On June 8, 2023, Joran van der Sloot was officially extradited to the United States to face trial for extortion and wire fraud against Holloway. He would be arraigned in the federal courthouse in Birmingham, Alabama.

===Prison visit with Van der Sloot===
In a September 2010 interview from the prison, Van der Sloot admitted to extorting Twitty, stating: "I wanted to get back at Natalee's family — her parents have been making my life tough for five years." On September 11, Twitty traveled to Peru with Peter R. De Vries and his Dutch television crew to visit the prison. According to Van der Sloot's attorney Maximo Alonso Altez Navarro, his client was taken "practically by force" to a meeting with Twitty that took "less than one minute." Altez Navarro said that when Twitty asked questions about the disappearance of her daughter, Van der Sloot responded by saying that he could not speak to her without his lawyer present and handing her his lawyer's business card. Altez Navarro claimed that Twitty was "snuck" into the prison without being identified by the Dutch media crew who she was with. A prison spokesperson stated that Twitty's name was not found in the visitor registry. Colonel Abel Gamarra of the Peruvian National Police stated that no arrests had been made. Twitty's attorney John Q. Kelly commented, "I know she didn't tell me ahead of time because I would have asked her to exercise a little more caution." While in Peru, Twitty spoke with Flores's brother Enrique on camera. On September 17, Holloway and the group left the country for Panama and arrived in Aruba on the same day. Twitty spent a few days in Aruba working with De Vries on a documentary about her missing daughter to be run on Dutch television, reportedly with the cooperation of prosecutors who had been investigating Van der Sloot. The video premiered in November 2010 on SBS6 in the Netherlands and as a special episode of 48 Hours on CBS in the United States, resulting in the suspension of Miguel Castro Castro prison warden Alex Samamé Peña.

==Advocacy==

In response to Natalee's disappearance, Twitty founded the International Safe Travels Foundation, a non-profit organization designed "to inform and educate the public to help them travel more safely as they travel internationally".
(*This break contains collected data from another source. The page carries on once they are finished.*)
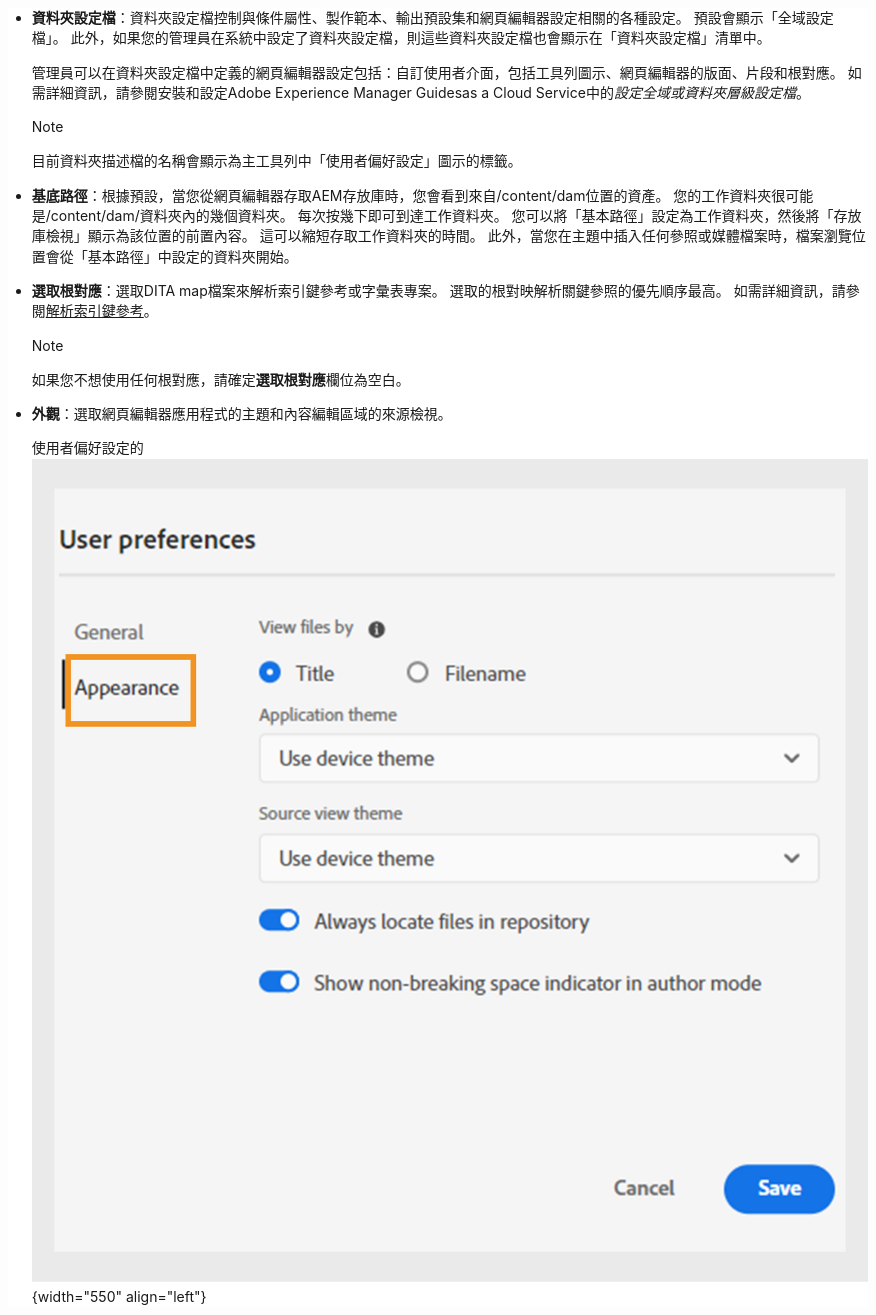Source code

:    - **資料夾設定檔**：資料夾設定檔控制與條件屬性、製作範本、輸出預設集和網頁編輯器設定相關的各種設定。 預設會顯示「全域設定檔」。 此外，如果您的管理員在系統中設定了資料夾設定檔，則這些資料夾設定檔也會顯示在「資料夾設定檔」清單中。

     管理員可以在資料夾設定檔中定義的網頁編輯器設定包括：自訂使用者介面，包括工具列圖示、網頁編輯器的版面、片段和根對應。 如需詳細資訊，請參閱安裝和設定Adobe Experience Manager Guidesas a Cloud Service中的&#x200B;*設定全域或資料夾層級設定檔*。

     >[!NOTE]
     >
     > 目前資料夾描述檔的名稱會顯示為主工具列中「使用者偏好設定」圖示的標籤。

   - **基底路徑**：根據預設，當您從網頁編輯器存取AEM存放庫時，您會看到來自/content/dam位置的資產。 您的工作資料夾很可能是/content/dam/資料夾內的幾個資料夾。 每次按幾下即可到達工作資料夾。 您可以將「基本路徑」設定為工作資料夾，然後將「存放庫檢視」顯示為該位置的前置內容。 這可以縮短存取工作資料夾的時間。 此外，當您在主題中插入任何參照或媒體檔案時，檔案瀏覽位置會從「基本路徑」中設定的資料夾開始。

   - **選取根對應**：選取DITA map檔案來解析索引鍵參考或字彙表專案。 選取的根對映解析關鍵參照的優先順序最高。 如需詳細資訊，請參閱[解析索引鍵參考](map-editor-other-features.md#id176GD01H05Z)。

     >[!NOTE]
     >    
     > 如果您不想使用任何根對應，請確定&#x200B;**選取根對應**&#x200B;欄位為空白。

- **外觀**：選取網頁編輯器應用程式的主題和內容編輯區域的來源檢視。

  使用者偏好設定的![外觀標籤](images/user_preference_editor_appearance.png){width="550" align="left"}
In May 2009, before the fourth anniversary of her daughter's disappearance, Twitty was accompanied by America's Most Wanted host John Walsh as Natalee's case was added to the cold case exhibit on display at the National Museum of Crime & Punishment in Washington, D.C. In April 2010, Twitty announced plans for a service called "Mayday 360," to intervene immediately when young people get into trouble overseas. She stated that if necessary, former federal agents with specific knowledge of a country could be dispatched there. On June 8, 2010, the Natalee Holloway Resource Center opened at the National Museum of Crime & Punishment to aid families of missing persons.